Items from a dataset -
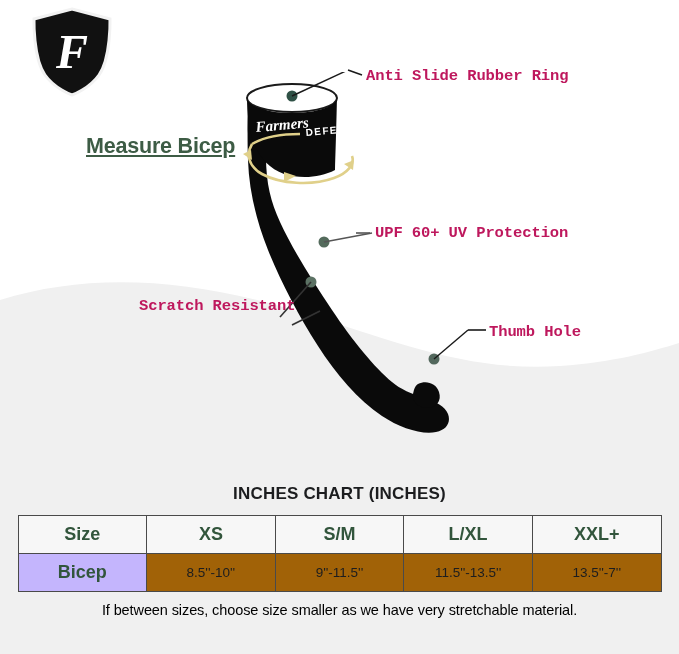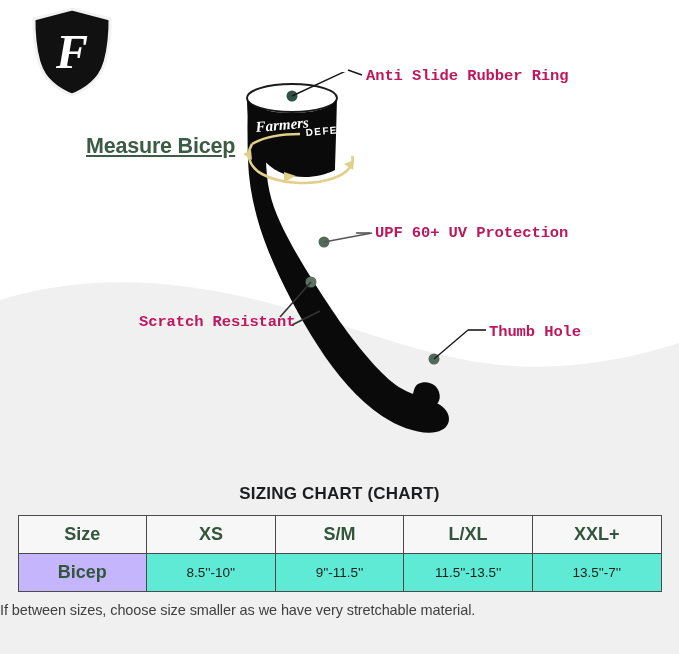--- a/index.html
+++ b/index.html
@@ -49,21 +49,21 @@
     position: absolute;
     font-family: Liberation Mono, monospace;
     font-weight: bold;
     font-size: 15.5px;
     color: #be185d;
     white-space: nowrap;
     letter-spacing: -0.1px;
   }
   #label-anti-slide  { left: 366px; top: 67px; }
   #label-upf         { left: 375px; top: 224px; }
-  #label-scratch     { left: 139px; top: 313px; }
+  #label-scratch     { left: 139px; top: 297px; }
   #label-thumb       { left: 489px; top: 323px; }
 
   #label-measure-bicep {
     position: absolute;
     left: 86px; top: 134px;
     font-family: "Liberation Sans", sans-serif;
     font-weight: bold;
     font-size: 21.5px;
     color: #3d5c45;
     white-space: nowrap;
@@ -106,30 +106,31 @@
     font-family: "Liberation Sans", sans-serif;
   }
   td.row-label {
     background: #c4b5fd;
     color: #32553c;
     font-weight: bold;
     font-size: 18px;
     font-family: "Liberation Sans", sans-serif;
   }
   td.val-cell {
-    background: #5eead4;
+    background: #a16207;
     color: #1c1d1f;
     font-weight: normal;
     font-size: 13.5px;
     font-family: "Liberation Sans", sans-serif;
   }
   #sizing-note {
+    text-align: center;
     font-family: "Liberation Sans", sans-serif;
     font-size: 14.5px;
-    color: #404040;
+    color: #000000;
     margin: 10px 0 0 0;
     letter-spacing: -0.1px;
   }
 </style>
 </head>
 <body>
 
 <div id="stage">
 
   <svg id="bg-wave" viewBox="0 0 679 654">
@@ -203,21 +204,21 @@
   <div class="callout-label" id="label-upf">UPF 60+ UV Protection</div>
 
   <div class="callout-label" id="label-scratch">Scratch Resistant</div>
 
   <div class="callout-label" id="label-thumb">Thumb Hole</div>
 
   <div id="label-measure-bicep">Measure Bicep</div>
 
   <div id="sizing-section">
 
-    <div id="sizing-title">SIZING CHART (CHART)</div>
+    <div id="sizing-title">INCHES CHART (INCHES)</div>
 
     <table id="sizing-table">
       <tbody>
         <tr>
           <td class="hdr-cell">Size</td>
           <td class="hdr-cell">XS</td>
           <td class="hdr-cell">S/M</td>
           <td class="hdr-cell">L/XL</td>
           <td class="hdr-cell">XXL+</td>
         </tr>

* * *

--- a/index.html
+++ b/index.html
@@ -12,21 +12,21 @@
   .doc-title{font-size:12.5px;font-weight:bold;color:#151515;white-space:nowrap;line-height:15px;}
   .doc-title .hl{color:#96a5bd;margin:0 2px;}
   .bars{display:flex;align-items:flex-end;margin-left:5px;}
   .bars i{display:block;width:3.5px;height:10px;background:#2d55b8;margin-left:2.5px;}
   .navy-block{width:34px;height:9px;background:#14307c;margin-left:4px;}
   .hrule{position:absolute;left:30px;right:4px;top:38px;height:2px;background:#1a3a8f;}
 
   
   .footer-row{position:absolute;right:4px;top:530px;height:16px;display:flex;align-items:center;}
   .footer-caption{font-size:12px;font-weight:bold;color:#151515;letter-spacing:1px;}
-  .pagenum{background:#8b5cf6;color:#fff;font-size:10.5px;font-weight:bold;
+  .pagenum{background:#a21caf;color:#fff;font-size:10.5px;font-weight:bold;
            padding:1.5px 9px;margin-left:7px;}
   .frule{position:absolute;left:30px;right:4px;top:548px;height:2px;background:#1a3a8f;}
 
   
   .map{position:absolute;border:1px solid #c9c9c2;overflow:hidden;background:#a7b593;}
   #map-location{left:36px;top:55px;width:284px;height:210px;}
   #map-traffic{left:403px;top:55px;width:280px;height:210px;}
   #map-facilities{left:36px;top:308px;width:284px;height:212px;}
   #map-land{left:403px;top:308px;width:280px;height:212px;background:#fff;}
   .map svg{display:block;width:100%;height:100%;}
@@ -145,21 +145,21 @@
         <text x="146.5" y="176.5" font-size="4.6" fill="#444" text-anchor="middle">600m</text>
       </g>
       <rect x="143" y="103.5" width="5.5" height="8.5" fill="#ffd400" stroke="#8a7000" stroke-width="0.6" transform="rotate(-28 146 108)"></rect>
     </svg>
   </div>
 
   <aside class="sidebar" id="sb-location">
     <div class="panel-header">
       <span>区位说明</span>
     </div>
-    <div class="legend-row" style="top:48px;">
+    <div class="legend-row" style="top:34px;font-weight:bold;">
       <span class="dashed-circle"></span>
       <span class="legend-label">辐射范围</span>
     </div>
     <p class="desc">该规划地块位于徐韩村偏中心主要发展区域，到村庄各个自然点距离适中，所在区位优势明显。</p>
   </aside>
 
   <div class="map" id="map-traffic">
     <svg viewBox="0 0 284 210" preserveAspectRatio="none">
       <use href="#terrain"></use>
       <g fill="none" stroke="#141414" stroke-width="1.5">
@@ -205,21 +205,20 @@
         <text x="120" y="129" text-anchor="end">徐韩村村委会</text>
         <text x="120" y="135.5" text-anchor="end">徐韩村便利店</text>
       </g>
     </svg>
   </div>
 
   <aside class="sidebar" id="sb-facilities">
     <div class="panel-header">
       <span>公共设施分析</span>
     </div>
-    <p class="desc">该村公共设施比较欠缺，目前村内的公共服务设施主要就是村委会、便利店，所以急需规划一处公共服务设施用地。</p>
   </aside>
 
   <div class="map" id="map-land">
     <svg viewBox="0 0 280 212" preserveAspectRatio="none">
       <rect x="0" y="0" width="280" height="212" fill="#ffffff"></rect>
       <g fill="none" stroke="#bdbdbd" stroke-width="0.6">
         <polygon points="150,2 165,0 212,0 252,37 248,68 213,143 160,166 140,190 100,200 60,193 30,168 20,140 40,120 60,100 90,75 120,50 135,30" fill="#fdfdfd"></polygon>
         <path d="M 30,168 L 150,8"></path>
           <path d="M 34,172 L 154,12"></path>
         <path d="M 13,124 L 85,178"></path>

What the exercise asks -
Could you return every line from the entries above in which the string "bicep" occurs?

Exercise answer -
   #label-measure-bicep {
   <div id="label-measure-bicep">Measure Bicep</div>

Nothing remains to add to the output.